Un siège social déplumé
Bombardier a annoncé 1600 nouveaux licenciements, dont 700 au Québec

Sylvain Larocque
Huit mois après avoir supprimé 2500 emplois en raison de la pandémie, Bombardier a annoncé jeudi 1600 nouveaux licenciements, dont 700 dans la région de Montréal, principalement chez les employés de bureau.
Le siège social de l’entreprise fondra de moitié, passant de 150 salariés à 75. Établi depuis des décennies au centre-ville de Montréal, celui-ci vient d’être relocalisé dans les bureaux de Bombardier Aviation, près de l’aéroport de Dorval.
« Avant, on avait un siège social qui gérait quatre divisions [avions commerciaux, jets d’affaires, aérostructures et transport ferroviaire]. Aujourd’hui, on est concentrés sur une division [avions d’affaires] », a souligné jeudi le PDG de Bombardier, Éric Martel, au cours d’une conférence de presse téléphonique.
Les autres postes éliminés se trouvent justement dans les bureaux de Bombardier à Dorval ainsi que dans les activités de finition des avions Global, situées tout près. Les machinistes de Bombardier assemblent de plus en plus rapidement le petit dernier de cette famille, le Global 7500, de sorte que l’entreprise a besoin de moins de travailleurs.
« Excellente nouvelle »
« Je sais que c’est une nouvelle difficile, mais pour les 13 000 employés qui vont continuer de faire partie de notre organisation, c’est une excellente nouvelle parce que ça assure la pérennité de l’entreprise, une entreprise rentable, et c’est à partir de ce moment-là qu’on va pouvoir reconstruire et arrêter de faire des mises à pied », a soutenu M. Martel.

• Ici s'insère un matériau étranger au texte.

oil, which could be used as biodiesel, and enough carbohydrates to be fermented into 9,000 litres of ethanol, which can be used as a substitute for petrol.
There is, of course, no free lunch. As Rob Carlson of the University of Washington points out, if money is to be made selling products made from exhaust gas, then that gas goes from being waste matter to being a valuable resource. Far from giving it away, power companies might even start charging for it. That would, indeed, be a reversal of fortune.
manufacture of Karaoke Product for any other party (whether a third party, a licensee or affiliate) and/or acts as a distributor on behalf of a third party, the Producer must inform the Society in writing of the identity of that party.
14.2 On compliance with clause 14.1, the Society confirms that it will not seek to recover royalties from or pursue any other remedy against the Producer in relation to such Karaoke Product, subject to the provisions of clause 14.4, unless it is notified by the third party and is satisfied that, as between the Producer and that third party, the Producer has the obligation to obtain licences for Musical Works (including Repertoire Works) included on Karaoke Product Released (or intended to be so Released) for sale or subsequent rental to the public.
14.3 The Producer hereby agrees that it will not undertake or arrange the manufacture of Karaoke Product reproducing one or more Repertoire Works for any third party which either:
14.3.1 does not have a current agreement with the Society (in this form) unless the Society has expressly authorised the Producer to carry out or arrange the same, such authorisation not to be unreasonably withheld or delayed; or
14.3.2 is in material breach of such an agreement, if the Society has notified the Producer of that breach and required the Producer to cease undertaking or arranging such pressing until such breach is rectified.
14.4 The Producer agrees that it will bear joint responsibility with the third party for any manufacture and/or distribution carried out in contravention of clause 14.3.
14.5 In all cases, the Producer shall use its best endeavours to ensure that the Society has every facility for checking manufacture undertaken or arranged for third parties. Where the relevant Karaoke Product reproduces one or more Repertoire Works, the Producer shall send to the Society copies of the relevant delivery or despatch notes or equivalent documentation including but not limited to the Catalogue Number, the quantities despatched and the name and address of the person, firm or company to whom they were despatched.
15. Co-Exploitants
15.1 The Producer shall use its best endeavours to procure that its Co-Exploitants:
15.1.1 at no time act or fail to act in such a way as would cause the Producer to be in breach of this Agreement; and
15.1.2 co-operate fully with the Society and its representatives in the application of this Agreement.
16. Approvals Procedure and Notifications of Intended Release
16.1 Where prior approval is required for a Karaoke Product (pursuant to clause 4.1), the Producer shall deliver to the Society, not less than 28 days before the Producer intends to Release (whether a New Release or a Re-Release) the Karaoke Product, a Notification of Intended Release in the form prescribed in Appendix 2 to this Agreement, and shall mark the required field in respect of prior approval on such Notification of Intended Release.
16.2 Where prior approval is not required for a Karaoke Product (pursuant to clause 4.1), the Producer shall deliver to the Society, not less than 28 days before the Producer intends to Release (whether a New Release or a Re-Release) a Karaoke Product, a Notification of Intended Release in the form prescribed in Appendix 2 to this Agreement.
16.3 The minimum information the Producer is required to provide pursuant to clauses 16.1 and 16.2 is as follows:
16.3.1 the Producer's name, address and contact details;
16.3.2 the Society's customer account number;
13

De la fin de 2020 à la fin de 2021, Bombardier prévoit que ses effectifs mondiaux seront réduits de 16 000 à 13 000 personnes. Au Québec, le nombre d’employés passera de 8400 à environ 7500.
À la fin de 2019, en incluant les 36 000 salariés de Bombardier Transport, laquelle vient d’être absorbée par Alstom, la multinationale employait plus de 60 000 personnes dans le monde.
Bombardier a par ailleurs confirmé, jeudi, son intention de vendre une partie du terrain de quatre millions de pieds carrés sur lequel se trouve sa vaste usine Canadair, dans l’arrondissement Saint-Laurent de Montréal.
Le produit de la cession servira notamment à financer la construction de la nouvelle usine du Global à Toronto et à réinvestir dans les usines québécoises.
La fin pour le Learjet
L’entreprise a également annoncé la fin de la production du légendaire avion d’affaires Learjet, qui est produit à Wichita, au Kansas, depuis 1963.
L’an dernier, l’entreprise avait pourtant lancé une version « abordable » de l’appareil coûtant 9,9 M$ US, mais cela n’a pas suffi à faire redécoller les ventes.
L’entreprise a déçu le marché en dévoilant jeudi des marges bénéficiaires et des prévisions financières inférieures aux attentes des analystes. L’action de Bombardier a plongé de plus de 16 % pour clôturer à 61 cents, à la Bourse de Toronto.
« La tâche [des dirigeants] est désormais de rebâtir la confiance des investisseurs », a tranché Cameron Doerksen, de la Financière Banque Nationale.